With that, I rolled to my stomach and put the binoculars to my eyes and forced my lips to keep any trace of a grin away. That necessitated gritting my teeth until my jaw hurt. Despite the danger of the situation we were in, old habits die hard.
The odd thing was that Mayfield didn’t try to argue or attempt to best me. She settled with her back against a tree trunk and remained quiet. I feared that she was considering my suggestion. That meant that if she came up with an idea, I was sort of obligated to accept it.
She had silently and efficiently turned the tables.
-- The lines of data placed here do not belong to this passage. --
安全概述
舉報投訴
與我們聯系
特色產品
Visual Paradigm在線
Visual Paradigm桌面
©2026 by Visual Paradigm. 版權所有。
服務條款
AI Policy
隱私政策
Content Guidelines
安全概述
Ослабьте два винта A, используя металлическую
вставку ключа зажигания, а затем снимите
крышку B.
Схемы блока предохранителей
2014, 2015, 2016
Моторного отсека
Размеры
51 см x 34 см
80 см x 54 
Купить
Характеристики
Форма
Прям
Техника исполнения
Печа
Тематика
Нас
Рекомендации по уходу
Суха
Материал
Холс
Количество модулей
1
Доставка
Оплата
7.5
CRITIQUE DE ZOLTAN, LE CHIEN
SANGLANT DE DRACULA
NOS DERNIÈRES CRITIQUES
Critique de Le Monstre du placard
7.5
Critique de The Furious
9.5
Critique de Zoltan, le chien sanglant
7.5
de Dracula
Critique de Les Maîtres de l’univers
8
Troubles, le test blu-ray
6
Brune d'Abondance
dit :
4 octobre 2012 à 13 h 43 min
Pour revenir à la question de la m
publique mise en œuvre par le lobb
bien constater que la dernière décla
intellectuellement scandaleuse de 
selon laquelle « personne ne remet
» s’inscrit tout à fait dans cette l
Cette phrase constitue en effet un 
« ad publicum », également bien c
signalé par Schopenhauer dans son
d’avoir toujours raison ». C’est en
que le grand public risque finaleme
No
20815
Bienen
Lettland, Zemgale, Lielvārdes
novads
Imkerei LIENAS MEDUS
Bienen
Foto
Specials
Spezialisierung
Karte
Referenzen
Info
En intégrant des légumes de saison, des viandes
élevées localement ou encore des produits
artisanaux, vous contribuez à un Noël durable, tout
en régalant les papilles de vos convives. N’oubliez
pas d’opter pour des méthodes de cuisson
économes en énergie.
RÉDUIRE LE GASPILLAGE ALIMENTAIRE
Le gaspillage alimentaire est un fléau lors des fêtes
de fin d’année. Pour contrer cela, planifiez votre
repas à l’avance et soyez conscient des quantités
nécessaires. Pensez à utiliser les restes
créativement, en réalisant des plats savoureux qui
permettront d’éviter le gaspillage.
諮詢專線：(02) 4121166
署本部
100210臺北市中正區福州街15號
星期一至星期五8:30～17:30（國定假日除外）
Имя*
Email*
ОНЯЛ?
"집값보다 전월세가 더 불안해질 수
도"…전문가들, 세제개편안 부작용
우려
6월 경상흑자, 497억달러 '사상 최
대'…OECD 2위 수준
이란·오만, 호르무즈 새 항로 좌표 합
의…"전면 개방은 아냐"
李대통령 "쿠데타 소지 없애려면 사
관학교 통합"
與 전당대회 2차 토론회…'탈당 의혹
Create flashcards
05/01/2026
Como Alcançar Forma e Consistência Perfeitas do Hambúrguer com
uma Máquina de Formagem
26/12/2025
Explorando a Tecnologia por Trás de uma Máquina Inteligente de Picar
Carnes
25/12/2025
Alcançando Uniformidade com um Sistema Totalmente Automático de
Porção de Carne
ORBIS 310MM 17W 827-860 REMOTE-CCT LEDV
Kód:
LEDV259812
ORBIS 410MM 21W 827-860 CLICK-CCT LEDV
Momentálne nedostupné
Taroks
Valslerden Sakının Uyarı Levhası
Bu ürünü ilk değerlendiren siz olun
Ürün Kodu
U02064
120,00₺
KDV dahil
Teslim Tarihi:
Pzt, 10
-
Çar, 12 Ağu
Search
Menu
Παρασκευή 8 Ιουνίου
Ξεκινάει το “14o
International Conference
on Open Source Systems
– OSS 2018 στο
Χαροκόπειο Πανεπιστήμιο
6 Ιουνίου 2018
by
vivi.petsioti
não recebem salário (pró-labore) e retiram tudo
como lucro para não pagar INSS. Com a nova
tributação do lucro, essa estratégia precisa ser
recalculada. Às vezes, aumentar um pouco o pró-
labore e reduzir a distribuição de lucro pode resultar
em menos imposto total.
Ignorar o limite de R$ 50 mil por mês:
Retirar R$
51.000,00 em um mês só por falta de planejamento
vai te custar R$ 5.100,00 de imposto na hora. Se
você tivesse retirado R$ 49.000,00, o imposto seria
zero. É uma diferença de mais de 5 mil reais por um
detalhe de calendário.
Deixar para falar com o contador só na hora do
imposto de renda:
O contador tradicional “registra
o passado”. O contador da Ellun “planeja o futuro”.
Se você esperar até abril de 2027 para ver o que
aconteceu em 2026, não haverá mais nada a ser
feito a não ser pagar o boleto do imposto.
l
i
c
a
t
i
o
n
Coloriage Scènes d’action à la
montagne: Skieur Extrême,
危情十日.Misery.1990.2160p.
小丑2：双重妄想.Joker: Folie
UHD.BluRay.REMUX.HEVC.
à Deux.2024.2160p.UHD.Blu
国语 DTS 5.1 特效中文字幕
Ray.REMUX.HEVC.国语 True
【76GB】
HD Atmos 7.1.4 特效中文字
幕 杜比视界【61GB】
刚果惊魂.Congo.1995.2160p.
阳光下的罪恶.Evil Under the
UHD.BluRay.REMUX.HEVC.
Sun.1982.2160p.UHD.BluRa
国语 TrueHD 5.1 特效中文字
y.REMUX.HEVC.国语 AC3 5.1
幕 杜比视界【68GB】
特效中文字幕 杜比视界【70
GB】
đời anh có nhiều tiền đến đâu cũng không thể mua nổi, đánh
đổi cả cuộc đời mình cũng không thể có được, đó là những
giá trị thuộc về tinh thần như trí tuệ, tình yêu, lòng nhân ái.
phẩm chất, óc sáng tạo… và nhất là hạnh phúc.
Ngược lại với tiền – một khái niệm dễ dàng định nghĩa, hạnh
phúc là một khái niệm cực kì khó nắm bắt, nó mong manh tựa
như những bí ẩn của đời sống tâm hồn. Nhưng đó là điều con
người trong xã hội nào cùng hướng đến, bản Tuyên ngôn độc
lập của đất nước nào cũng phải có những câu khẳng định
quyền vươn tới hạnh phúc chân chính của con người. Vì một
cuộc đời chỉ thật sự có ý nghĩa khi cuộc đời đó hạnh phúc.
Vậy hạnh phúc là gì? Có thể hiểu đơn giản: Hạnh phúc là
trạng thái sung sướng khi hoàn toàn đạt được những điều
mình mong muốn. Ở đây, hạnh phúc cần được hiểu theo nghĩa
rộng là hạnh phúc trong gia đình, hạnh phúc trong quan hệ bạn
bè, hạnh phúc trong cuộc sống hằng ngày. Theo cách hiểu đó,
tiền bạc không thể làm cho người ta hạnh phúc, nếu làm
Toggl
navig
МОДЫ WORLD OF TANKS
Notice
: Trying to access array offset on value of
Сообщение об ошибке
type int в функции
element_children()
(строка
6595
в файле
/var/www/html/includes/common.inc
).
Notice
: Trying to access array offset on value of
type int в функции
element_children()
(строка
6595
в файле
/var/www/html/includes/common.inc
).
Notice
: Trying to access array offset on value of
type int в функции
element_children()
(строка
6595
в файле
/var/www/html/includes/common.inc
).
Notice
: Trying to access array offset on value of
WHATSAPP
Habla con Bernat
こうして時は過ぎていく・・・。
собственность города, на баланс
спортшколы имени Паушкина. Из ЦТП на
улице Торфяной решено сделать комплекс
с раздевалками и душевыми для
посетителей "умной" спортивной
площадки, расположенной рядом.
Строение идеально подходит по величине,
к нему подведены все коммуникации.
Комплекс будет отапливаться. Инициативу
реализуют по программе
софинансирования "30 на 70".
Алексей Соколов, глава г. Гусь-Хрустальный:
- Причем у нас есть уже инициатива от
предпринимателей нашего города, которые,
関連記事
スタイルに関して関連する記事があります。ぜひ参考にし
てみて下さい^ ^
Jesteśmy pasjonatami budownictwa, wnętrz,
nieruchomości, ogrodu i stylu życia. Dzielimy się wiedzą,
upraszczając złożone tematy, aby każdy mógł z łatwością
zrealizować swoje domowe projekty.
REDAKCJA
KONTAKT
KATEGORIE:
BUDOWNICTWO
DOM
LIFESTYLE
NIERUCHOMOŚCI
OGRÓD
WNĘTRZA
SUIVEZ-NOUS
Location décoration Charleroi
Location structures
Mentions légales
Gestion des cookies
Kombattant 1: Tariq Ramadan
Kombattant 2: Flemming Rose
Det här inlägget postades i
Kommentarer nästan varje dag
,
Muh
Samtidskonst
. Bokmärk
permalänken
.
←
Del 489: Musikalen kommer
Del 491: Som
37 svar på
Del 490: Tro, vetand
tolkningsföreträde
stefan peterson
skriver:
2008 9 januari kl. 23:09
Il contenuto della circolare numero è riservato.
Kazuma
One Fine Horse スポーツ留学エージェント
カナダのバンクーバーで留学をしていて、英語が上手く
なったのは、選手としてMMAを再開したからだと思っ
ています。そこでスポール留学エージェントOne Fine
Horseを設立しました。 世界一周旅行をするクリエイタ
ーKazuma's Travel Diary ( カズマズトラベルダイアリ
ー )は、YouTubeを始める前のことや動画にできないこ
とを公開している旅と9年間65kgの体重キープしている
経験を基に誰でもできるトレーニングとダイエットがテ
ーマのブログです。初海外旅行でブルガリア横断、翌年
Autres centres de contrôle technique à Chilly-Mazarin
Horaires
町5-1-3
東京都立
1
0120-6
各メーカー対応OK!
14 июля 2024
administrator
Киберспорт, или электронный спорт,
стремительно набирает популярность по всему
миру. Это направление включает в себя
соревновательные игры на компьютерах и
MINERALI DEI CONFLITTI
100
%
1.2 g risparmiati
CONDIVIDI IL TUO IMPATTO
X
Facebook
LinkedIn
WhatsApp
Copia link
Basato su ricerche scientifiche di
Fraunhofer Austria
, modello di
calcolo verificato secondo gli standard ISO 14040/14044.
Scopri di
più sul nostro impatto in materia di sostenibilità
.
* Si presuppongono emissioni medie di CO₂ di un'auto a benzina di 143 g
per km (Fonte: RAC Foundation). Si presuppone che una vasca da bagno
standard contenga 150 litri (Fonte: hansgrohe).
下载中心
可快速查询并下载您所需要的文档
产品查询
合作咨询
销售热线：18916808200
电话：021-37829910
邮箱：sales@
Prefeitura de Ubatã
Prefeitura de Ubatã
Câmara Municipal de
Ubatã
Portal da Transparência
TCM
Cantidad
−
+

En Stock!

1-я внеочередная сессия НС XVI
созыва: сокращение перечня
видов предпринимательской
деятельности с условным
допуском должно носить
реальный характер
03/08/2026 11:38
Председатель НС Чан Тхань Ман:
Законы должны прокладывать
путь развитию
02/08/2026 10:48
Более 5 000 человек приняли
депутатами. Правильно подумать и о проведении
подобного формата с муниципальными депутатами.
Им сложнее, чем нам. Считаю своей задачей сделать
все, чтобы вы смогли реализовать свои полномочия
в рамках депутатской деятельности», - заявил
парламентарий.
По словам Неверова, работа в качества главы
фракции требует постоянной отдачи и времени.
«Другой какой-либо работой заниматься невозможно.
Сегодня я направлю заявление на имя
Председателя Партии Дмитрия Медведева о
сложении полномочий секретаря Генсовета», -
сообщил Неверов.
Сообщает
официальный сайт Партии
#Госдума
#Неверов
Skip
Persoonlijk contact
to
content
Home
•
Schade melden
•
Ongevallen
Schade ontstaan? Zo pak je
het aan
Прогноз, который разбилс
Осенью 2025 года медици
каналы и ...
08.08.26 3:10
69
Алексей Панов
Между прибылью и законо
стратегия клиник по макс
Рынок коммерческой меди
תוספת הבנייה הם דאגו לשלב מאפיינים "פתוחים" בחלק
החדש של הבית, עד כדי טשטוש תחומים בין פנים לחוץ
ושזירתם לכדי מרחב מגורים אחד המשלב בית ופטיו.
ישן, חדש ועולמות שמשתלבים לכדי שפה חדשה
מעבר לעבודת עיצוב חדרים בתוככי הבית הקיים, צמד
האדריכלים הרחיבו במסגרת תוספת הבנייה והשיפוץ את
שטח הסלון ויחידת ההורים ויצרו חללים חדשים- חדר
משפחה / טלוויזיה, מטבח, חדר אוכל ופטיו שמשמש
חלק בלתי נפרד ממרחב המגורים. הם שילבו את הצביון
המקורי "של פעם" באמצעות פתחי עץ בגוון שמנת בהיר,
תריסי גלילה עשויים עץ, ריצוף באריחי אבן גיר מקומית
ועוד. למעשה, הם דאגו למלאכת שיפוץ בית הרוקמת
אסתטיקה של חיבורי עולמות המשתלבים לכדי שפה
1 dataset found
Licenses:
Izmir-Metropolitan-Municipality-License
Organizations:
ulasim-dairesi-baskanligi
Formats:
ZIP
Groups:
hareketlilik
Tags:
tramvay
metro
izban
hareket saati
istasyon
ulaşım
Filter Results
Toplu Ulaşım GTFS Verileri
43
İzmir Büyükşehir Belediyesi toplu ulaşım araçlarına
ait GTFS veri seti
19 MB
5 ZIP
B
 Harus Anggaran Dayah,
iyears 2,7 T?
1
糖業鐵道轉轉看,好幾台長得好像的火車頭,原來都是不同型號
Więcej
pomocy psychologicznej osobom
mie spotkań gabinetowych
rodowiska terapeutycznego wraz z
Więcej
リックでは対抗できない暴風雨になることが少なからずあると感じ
I watched the farms. People went about doing obvious chores, and other chores and activities I didn’t understand at all. Some chopped wood or gathered hay and drove wagons pulled by horses and delivered it to barns. Those were understandable. Others were not. A woman hung clothing on thin ropes for no reason I could decipher. A farmer, a young woman perhaps, attached a horse to a horizontal railing and the horse walked in circles. She tapped the rump now and then with a thin stick to speed it up. She turned in circles along with the horse as she watched it.
I used the extreme magnification to discern whether the center of the contraption had a pivot point that turned a water pump or a turban to create electricity. There was none. It was a simple attachment to a pipe that allowed the horse to walk in endless circles with her guiding it.